** Start of Stored records **

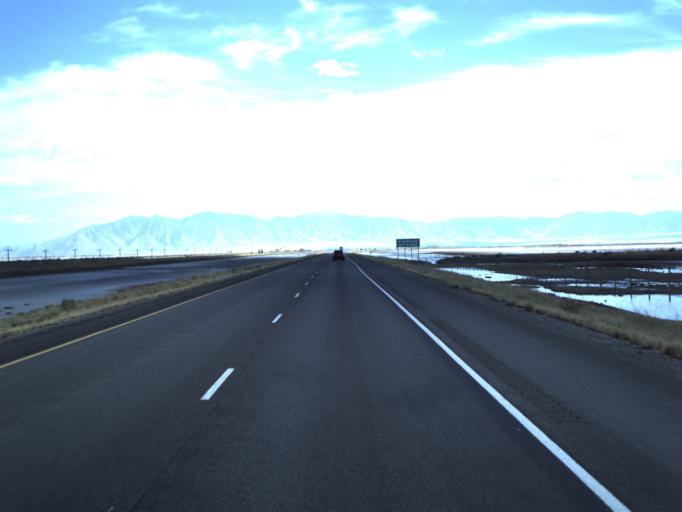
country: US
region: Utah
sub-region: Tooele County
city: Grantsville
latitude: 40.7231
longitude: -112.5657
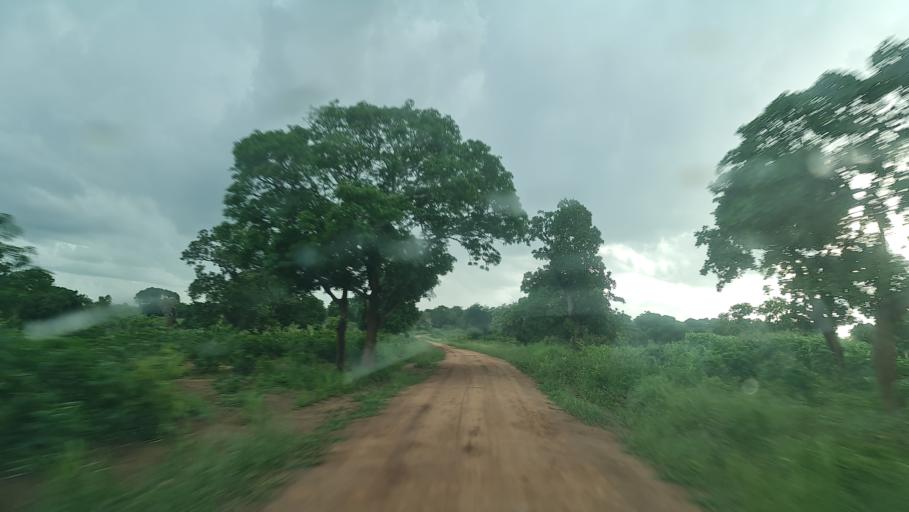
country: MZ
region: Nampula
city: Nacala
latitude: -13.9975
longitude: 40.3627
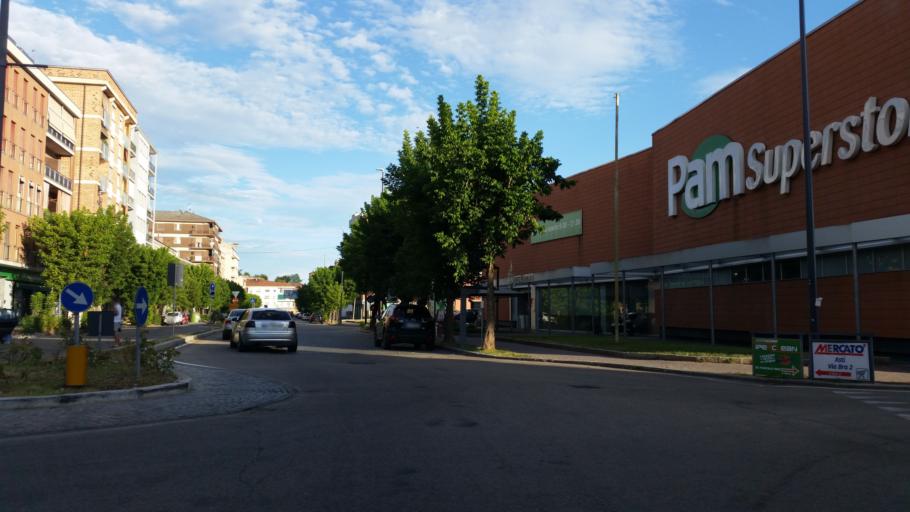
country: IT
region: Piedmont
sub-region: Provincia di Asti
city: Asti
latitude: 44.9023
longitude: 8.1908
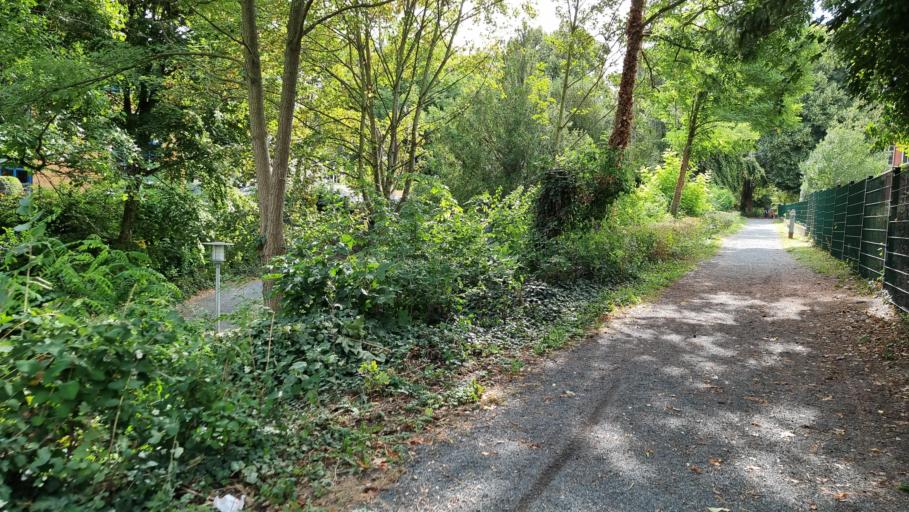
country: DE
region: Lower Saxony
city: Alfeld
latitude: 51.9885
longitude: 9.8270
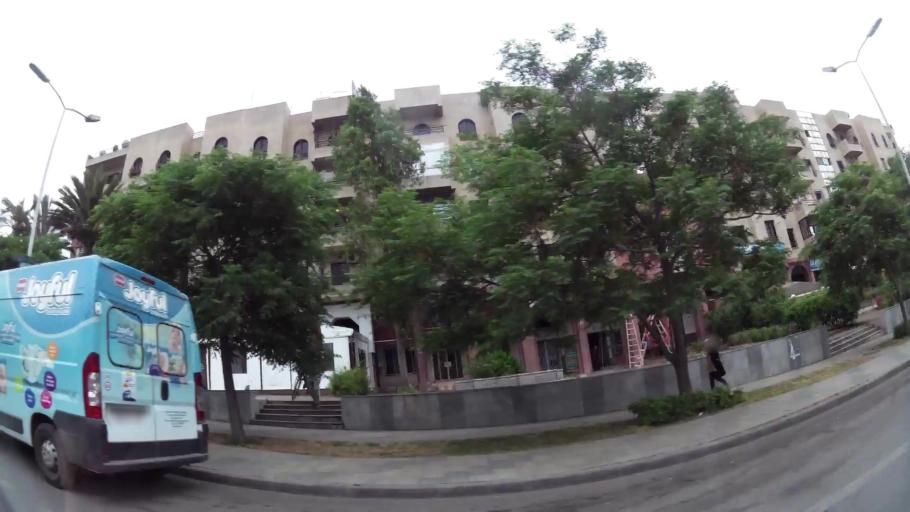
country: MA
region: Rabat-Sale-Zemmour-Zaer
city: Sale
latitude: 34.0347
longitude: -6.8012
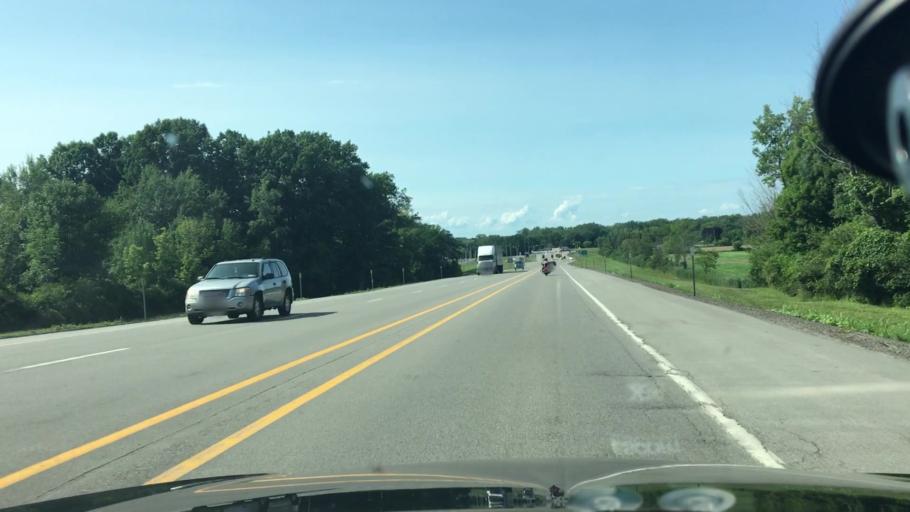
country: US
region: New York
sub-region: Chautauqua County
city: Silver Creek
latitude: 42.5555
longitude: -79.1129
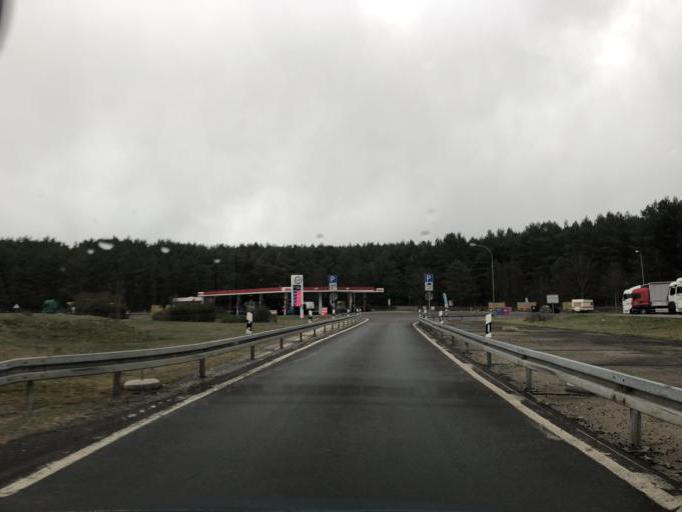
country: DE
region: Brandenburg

** End of Stored records **

Set task:
Put every line of the material above into a JSON list of strings, one string per line, with blank lines skipped. Leave the picture lines out.

Answer for this exercise:
[
  "country: US",
  "region: Utah",
  "sub-region: Tooele County",
  "city: Grantsville",
  "latitude: 40.7231",
  "longitude: -112.5657",
  "country: MZ",
  "region: Nampula",
  "city: Nacala",
  "latitude: -13.9975",
  "longitude: 40.3627",
  "country: IT",
  "region: Piedmont",
  "sub-region: Provincia di Asti",
  "city: Asti",
  "latitude: 44.9023",
  "longitude: 8.1908",
  "country: DE",
  "region: Lower Saxony",
  "city: Alfeld",
  "latitude: 51.9885",
  "longitude: 9.8270",
  "country: MA",
  "region: Rabat-Sale-Zemmour-Zaer",
  "city: Sale",
  "latitude: 34.0347",
  "longitude: -6.8012",
  "country: US",
  "region: New York",
  "sub-region: Chautauqua County",
  "city: Silver Creek",
  "latitude: 42.5555",
  "longitude: -79.1129",
  "country: DE",
  "region: Brandenburg"
]